The key to getting the most out of alcohol rehab is to be as honest as possible during therapy and other activities where you need to open up about yourself. Here are five ways in which people can behave dishonestly while attending this type of programme:
1. Exaggerating
The most common motive for exaggeration is the desire to impress other people or to at least be more entertaining. Decorating the truth with a few embellishments can seem pretty harmless, but it means you are not being fully open about your life. The fact that people have this need to exaggerate also suggests that they need to work on their self-esteem. Catastrophizing (making mountains out of molehills) is also a type of attention-seeking behaviour.
2. Minimising
Minimising is one of the most common types of dishonesty that people caught up in addiction will exhibit, and it is a type of denial.
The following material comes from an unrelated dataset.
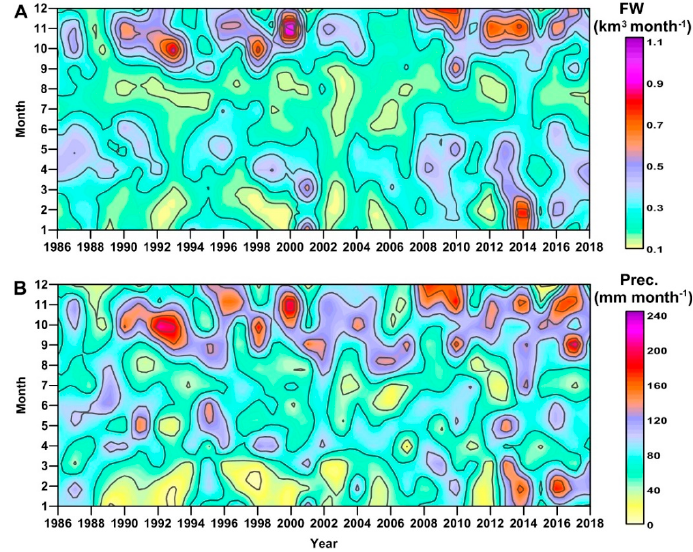
Figure A1. ( A ) Annual cycles of Isonzo River discharge (km 3 month − 1 ) and ( B ) sea surface precipitation in the GoT (mm month − 1 ).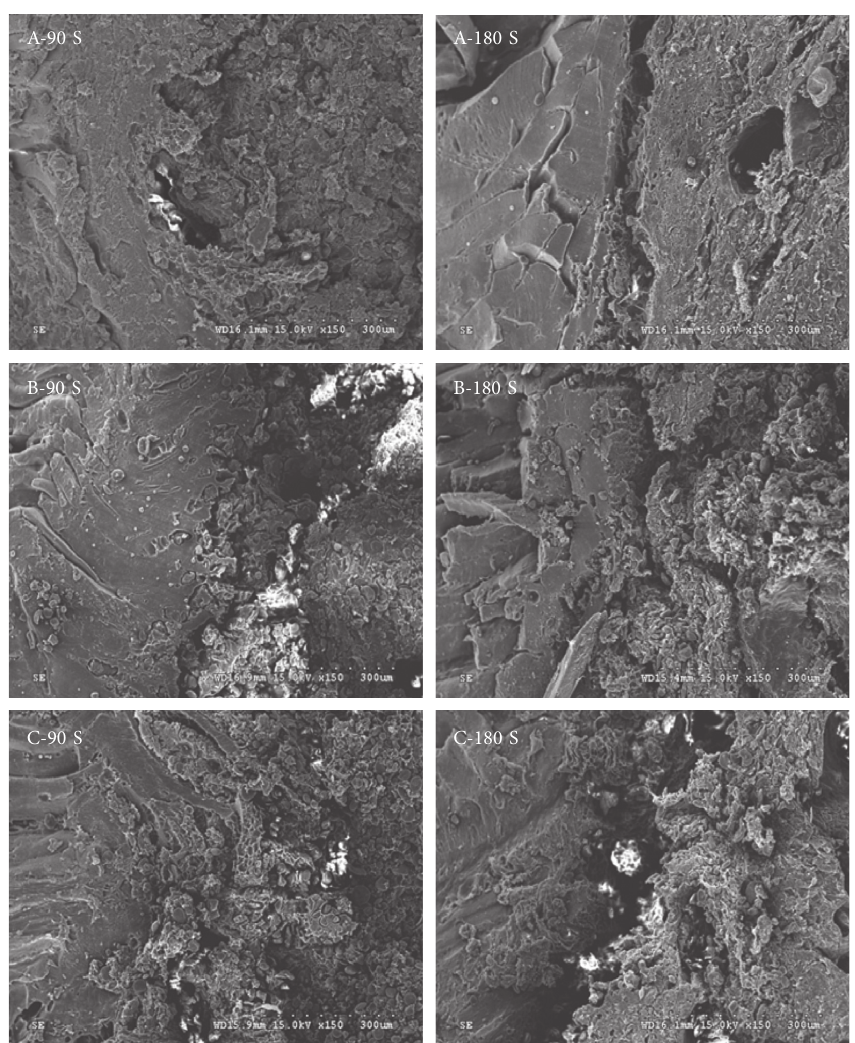
Figure 3: SEM images of BBFNs fried at different frying temperatures. (A) 160 ° C; (B) 170 ° C; (C) 180 °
It involves trying to play down the significance of bad decisions or actions. One technique that people use when minimalizing is to turn everything into a joke.
3. Lying by Omission
If people are too selective about the things they reveal about themselves, it can mean that they provide an inaccurate description. It involves only talking about the things that show them in a good light and ignoring all the bad stuff. Lying by omission can be just as dishonest as telling an outright lie because the intention is to deceive.
4. Denying
Denial is a type of defence mechanism that people use to protect their own ego. It can be a particularly dangerous type of dishonest because the person often isn’t even aware that they are doing it. One reason for why people caught up in addiction engage in this behaviour is cognitive dissonance. On one level, they know that what they are doing is wrong, but they also have a strong desire to continue with the alcohol abuse – the cognitive dissonance is resolved by denying the dangers and blaming the negative effects of addiction on other factors (e.g. ‘I lost my job because the boss hated me’).
5. Rationalising
Rationalising is an attempt to justify irrational behaviour. Humans have a need to view themselves as behaving in a logical way, and they can use all types of fallacious reasoning to make this appear to be the case – for example, people can claim they need to drink in order to be creative.